Groundwater Contamination Risks

Fracking takes place thousands of feet below the freshwater aquifers that supply drinking water, and the intervening rock layers are generally considered a barrier. But research has identified pathways that could allow contaminants to migrate upward over time. A study published in the journal Ground Water modeled two routes: slow movement through the bulk rock itself, and faster flow along existing faults or natural fracture zones.

Under normal conditions, contaminants moving through solid rock from shale depth to a shallow aquifer could take tens of thousands of years. But the study found that fracking the shale shortens that timeline. The injection of up to 15 million liters of fluid creates high pressure that displaces native brine and widens existing fractures. The overall system takes three to six years to reach a new pressure equilibrium after fracking, and in the presence of conductive faults, the modeled transport time dropped to potentially less than 10 years.

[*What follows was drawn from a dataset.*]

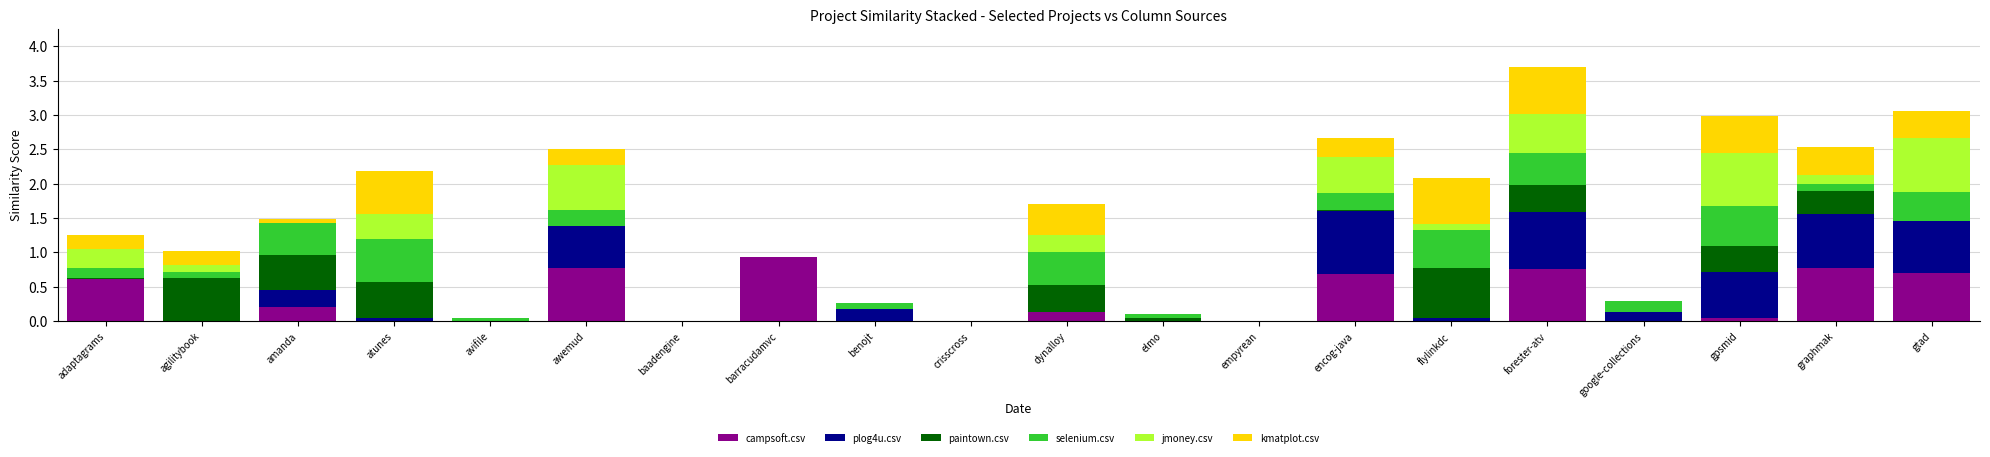

What is the sum of all campsoft.csv values?

5.6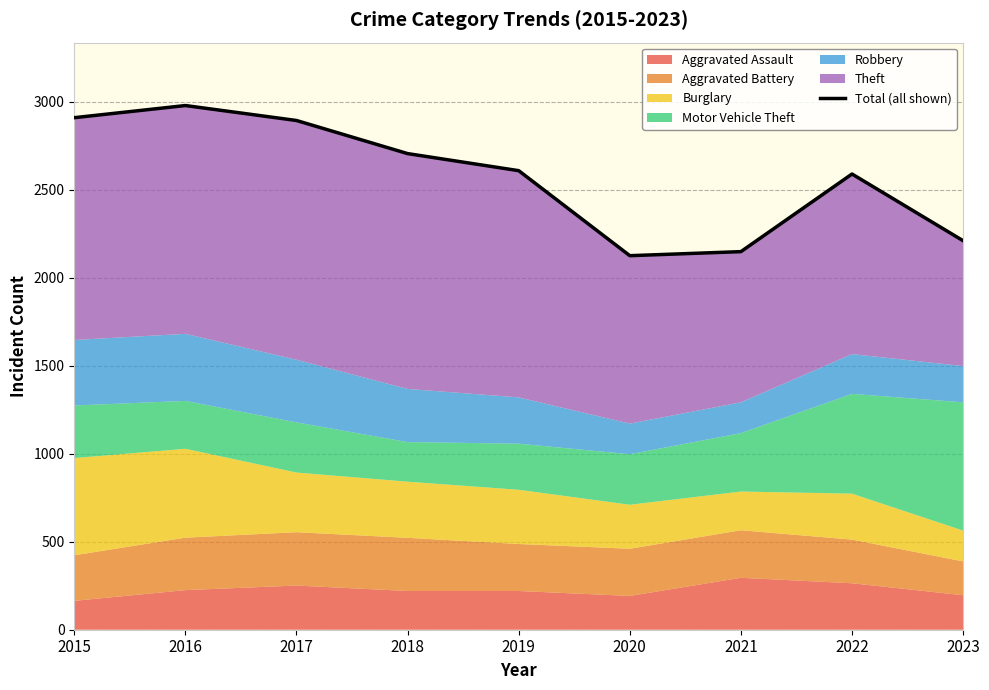

Reading right to left, what are all the values shown in this chart?

2210	2589	2148	2125	2608	2705	2893	2978	2909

This doesn’t mean contamination happens at every well site, but it identifies a mechanism that depends heavily on local geology.

The more immediate contamination risk is a faulty well casing. If the cement seal between the steel casing and surrounding rock fails, gas or fluids can migrate upward along the outside of the well into shallower zones. Well integrity is the single most important barrier between fracking operations and drinking water, which is why casing standards and inspection are central to state regulations.

Economic Scale and Energy Production

Hydrofracking transformed the United States into the world’s largest producer of both oil and natural gas. Before the shale boom, U.S. natural gas production had been declining for years, and the country was building import terminals for liquefied natural gas. By the mid-2010s, those same terminals were being converted to export facilities. The shift lowered domestic energy prices, reduced coal use in electricity generation, and reshaped global energy markets.

The economics of shale gas are sensitive to price. Research from Harvard Kennedy School estimated the breakeven price for shale gas at roughly $4.04 per million British thermal units (MMBtu) without exports. When natural gas prices drop below that level, drilling slows; when they rise above it, activity picks up. This price sensitivity creates boom-and-bust cycles in regions that depend on drilling activity for jobs and tax revenue, a pattern that played out repeatedly in states like North Dakota, Pennsylvania, and Texas.